ALT, alanine aminotransferase; ANC, absolute neutrophil count; AST, aspartate aminotransferase; EORTC–MSG, European Organization for Research and Treatment of Cancer–Invasive Fungal Infections Cooperative Group–National Institute of Allergy and Infectious Diseases Mycoses Study Group; FN, febrile neutropenia; HSCT, hematopoietic stem–-cell transplantation; IFD, invasive fungal disease; LFT, liver-function test; WBC, white blood cell.

Data Sharing Statement

The data sets generated and/or analyzed during the current study are not publicly available, since they are being used in another ongoing study; however, data are available from the corresponding author on reasonable request.

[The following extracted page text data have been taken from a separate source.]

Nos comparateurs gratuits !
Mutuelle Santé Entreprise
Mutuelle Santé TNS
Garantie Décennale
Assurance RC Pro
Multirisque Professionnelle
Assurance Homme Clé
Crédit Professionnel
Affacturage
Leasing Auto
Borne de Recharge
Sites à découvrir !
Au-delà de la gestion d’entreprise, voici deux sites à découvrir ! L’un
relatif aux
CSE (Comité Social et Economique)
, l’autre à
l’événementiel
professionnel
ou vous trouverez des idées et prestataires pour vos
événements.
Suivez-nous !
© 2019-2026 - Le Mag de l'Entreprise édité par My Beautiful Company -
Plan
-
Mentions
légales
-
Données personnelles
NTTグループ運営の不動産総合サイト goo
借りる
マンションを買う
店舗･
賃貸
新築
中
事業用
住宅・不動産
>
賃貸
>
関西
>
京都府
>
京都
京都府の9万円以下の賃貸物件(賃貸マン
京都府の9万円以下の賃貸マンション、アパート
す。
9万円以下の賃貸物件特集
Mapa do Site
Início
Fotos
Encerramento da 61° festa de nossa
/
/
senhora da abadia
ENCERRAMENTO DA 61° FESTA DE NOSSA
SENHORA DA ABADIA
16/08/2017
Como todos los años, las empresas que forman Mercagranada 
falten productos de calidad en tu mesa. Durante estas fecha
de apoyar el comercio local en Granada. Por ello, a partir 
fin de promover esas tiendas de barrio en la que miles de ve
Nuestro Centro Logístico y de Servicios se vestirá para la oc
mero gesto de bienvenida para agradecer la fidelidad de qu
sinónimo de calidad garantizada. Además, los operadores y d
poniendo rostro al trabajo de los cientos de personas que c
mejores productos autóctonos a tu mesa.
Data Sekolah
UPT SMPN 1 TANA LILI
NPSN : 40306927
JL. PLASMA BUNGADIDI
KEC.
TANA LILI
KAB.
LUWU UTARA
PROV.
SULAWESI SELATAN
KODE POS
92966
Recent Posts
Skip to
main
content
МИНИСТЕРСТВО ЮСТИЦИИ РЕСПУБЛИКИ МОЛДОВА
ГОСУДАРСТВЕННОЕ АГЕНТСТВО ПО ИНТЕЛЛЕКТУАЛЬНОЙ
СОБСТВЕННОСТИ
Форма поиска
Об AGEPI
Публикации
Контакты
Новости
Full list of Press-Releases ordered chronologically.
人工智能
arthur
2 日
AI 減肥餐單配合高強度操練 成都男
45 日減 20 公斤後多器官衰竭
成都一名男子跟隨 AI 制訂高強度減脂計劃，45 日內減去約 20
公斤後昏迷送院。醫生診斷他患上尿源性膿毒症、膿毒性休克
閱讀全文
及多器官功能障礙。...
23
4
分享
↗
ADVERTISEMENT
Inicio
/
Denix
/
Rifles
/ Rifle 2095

Ethics Approval and Consent to Participate and for Publication

Written informed consent and assent forms were waived due to the anonymous, retrospective nature of this study. This study was approved by the Institutional Review Board, Royal Thai Army Medical Department (IRBRTA 825/2560) in accordance with the ethical principles of the Declaration of Helsinki (1975), including revisions.

Acknowledgments

The authors gratefully acknowledge Mrs Supak Cae-Ngow, Office of Research and Development, Phramongkutklao Hospital and Phramongkutklao College of Medicine for statistical analysis.

Author Contributions

All authors made a significant contribution to the work reported, whether in conception, study design, execution, acquisition of data, analysis and interpretation, or in all these areas, took part in drafting, revising, or critically reviewing the article, gave final approval toof the version to be published, have agreed on the journal to which the article has been submitted, and agree to be accountable for all aspects of the work.

Funding

Funding from the Phramongkutklao College of Medicine, Royal Thai Army was used to conduct the study, analyze and interpret the study results, and submit the study for publication.

Disclosure

The authors declare that they have no competing interests in this work.